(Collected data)
##############################
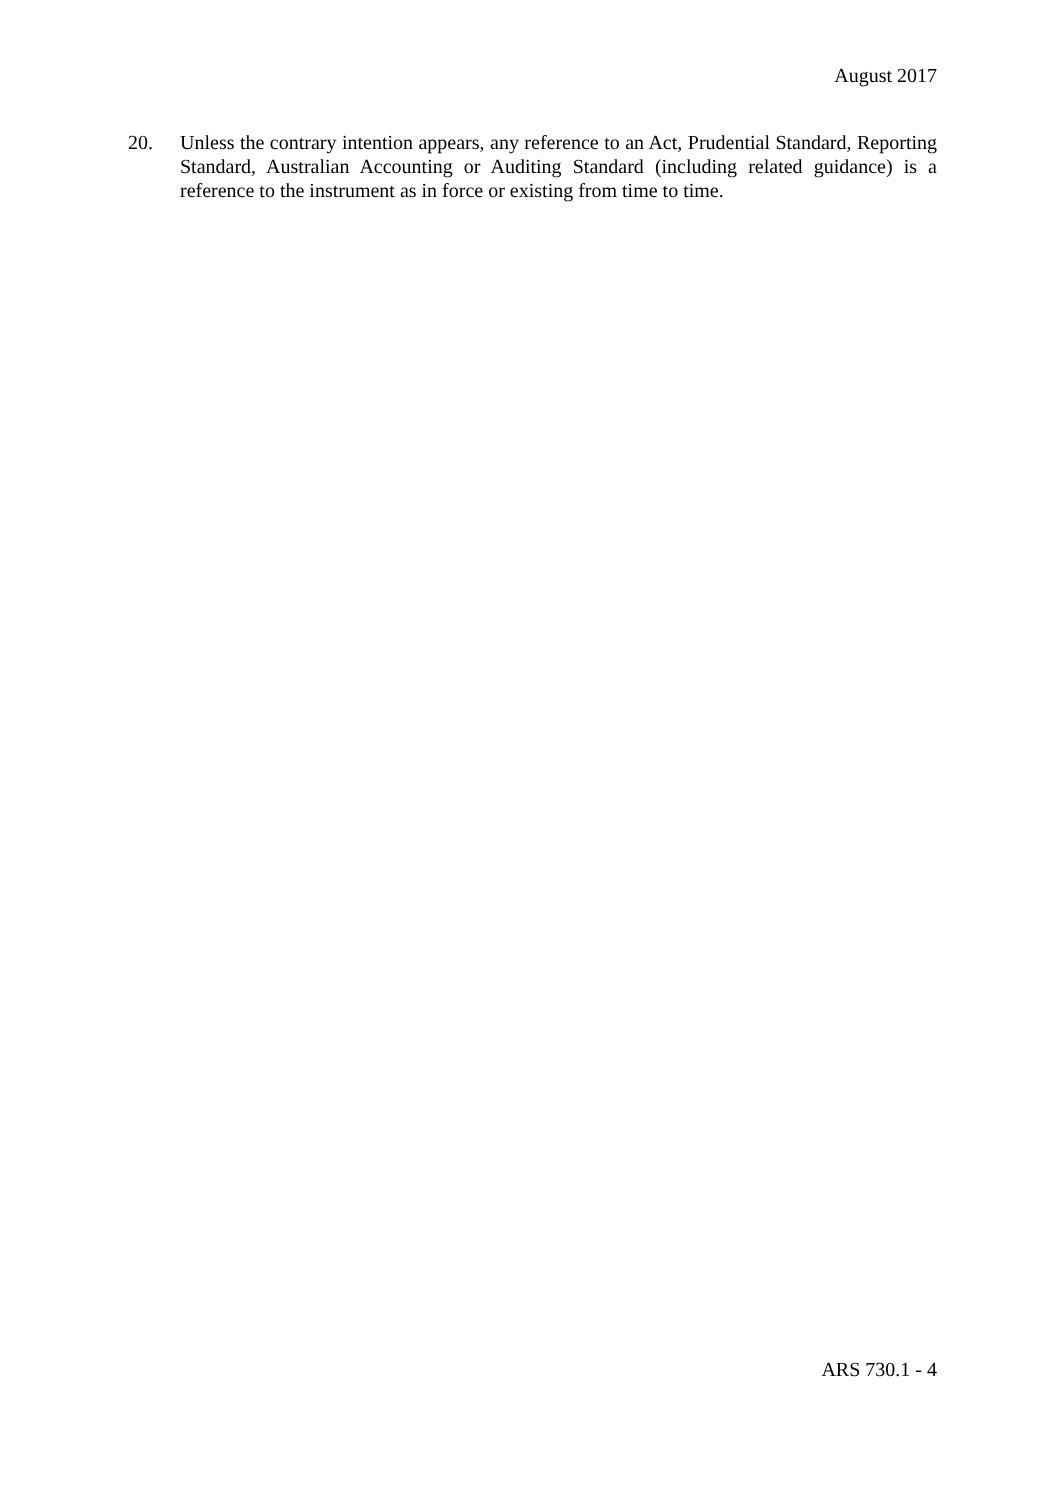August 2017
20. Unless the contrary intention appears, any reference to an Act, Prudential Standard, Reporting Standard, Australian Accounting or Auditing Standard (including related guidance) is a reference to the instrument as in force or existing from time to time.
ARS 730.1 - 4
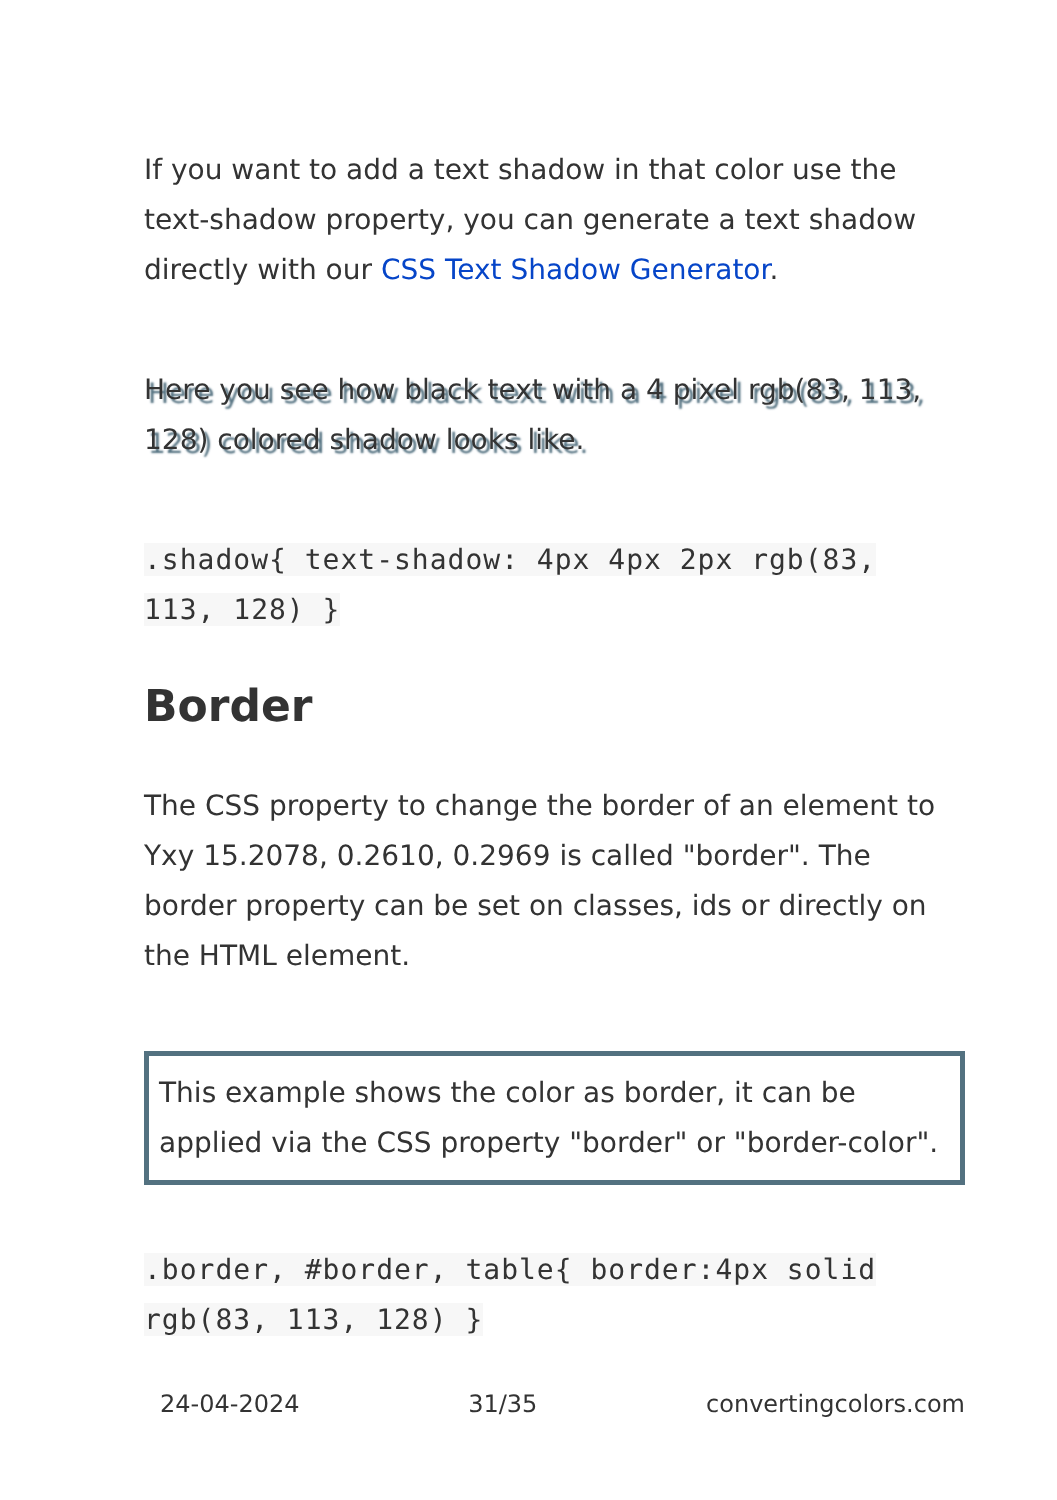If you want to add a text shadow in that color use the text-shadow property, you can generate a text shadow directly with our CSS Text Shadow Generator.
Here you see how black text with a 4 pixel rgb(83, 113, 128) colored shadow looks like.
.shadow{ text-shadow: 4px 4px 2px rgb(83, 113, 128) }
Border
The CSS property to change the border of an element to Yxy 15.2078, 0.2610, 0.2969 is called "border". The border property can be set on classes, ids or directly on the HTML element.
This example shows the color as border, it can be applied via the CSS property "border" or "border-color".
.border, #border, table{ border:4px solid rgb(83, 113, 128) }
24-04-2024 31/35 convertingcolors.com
##############################
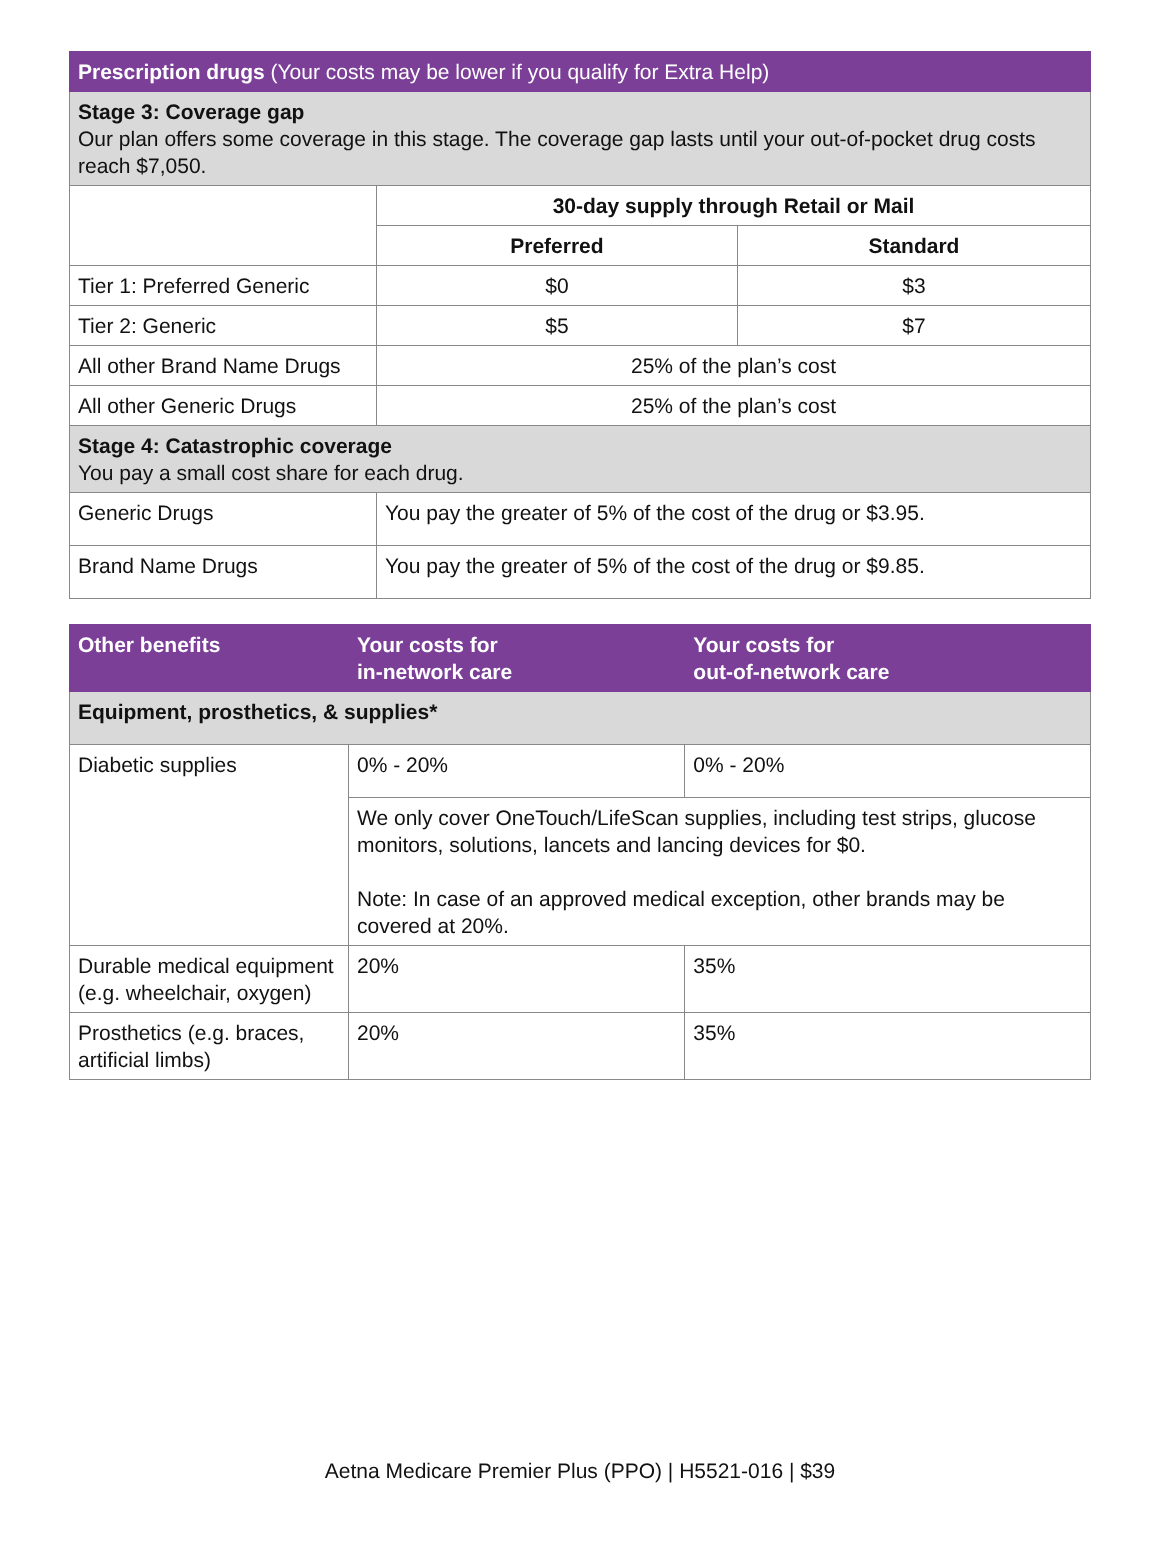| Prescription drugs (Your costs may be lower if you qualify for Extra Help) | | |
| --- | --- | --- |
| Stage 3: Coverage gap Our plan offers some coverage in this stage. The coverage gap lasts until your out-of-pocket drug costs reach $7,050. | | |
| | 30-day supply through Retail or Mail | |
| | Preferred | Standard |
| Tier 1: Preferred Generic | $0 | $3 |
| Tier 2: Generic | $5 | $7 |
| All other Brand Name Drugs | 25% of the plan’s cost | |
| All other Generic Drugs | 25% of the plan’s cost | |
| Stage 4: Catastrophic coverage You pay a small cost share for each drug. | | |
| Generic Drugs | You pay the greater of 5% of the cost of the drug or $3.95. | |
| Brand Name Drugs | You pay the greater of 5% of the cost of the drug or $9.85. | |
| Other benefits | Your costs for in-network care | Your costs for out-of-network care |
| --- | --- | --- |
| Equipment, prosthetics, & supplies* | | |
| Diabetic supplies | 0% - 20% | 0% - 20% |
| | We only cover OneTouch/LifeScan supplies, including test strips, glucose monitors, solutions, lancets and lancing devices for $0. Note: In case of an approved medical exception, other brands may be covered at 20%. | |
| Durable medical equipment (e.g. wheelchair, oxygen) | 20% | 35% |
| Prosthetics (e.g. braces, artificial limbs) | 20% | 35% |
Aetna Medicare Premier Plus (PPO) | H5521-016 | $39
##############################
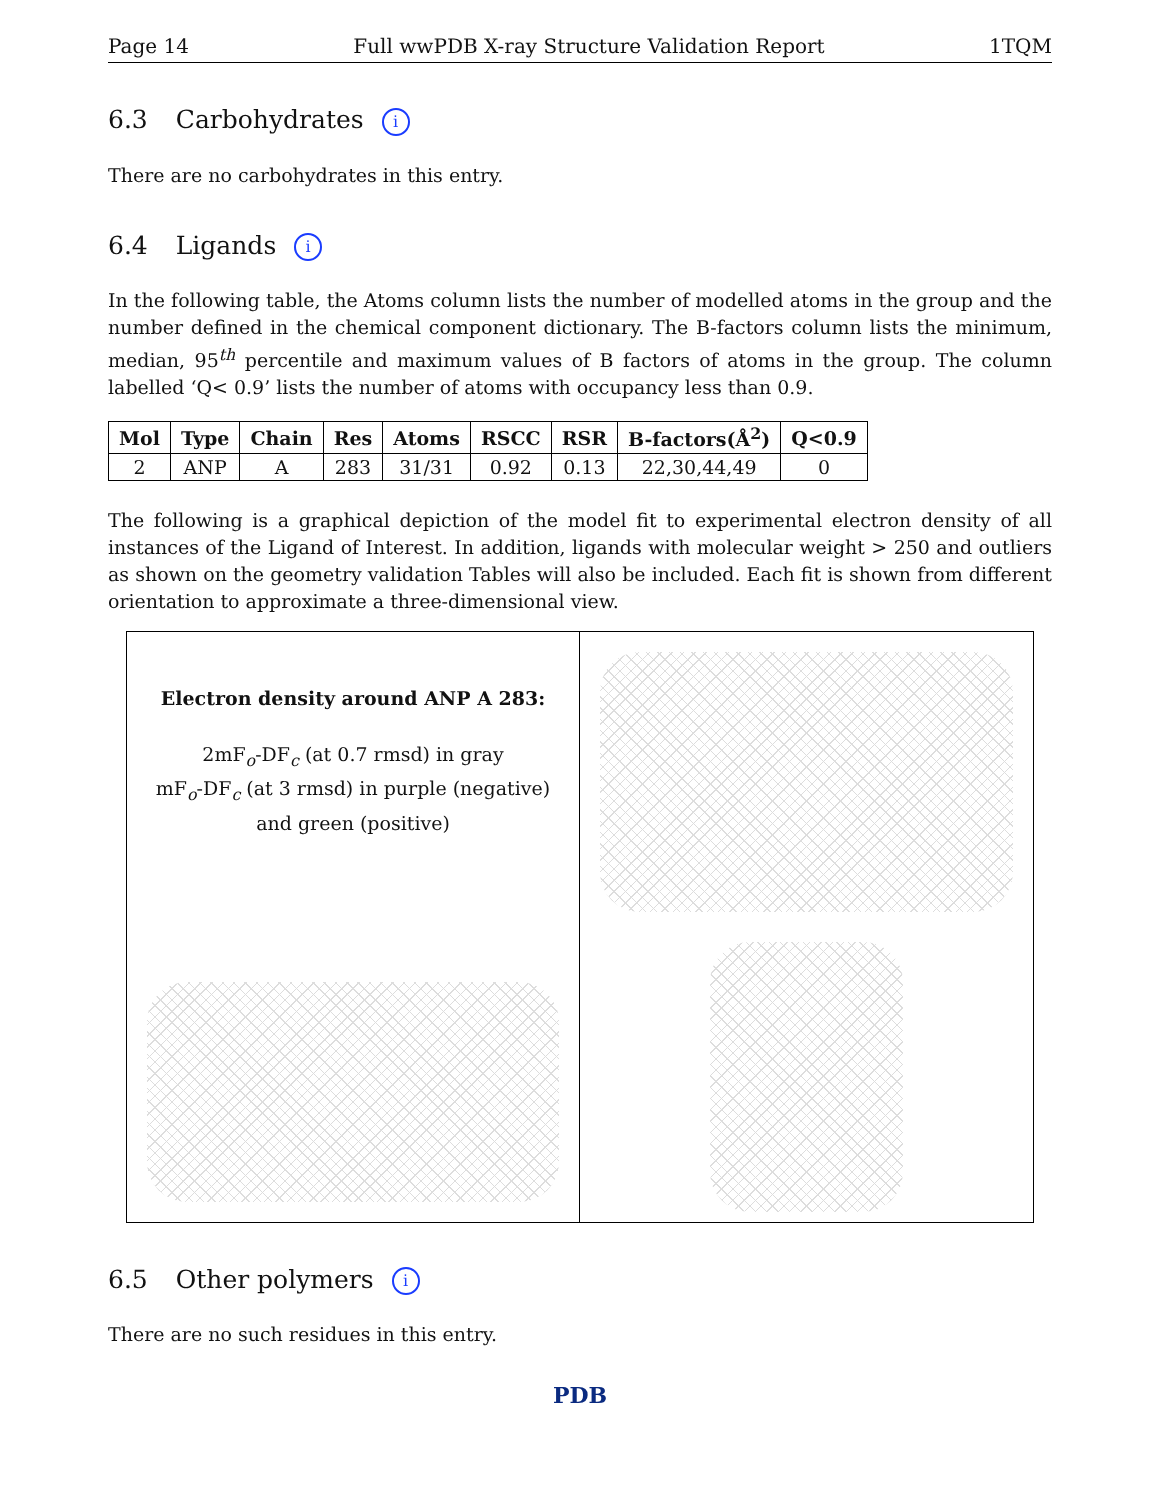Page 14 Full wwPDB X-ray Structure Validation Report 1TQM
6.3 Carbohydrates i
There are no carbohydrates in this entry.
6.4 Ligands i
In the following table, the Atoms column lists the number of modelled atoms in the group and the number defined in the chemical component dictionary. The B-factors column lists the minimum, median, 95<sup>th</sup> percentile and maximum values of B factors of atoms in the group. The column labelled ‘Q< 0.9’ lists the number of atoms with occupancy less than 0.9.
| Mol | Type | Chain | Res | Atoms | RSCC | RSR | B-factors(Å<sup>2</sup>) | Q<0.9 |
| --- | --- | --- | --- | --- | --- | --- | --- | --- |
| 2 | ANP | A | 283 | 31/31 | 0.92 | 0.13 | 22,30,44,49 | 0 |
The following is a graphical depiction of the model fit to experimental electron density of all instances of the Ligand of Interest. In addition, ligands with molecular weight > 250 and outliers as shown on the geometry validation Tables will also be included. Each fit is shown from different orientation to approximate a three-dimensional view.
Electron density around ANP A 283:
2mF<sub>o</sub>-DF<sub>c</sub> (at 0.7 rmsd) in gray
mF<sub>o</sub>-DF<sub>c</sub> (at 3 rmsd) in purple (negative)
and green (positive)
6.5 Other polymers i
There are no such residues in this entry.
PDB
##############################
_WHAT THE EXERCISE ASKS_: From the records above, copy out the line with "out-of-network care |", the line with "20% | 0% - 20% |", and every line between them, word for word.

_TASK OUTPUT_:
| Other benefits | Your costs for in-network care | Your costs for out-of-network care |
| --- | --- | --- |
| Equipment, prosthetics, & supplies* | | |
| Diabetic supplies | 0% - 20% | 0% - 20% |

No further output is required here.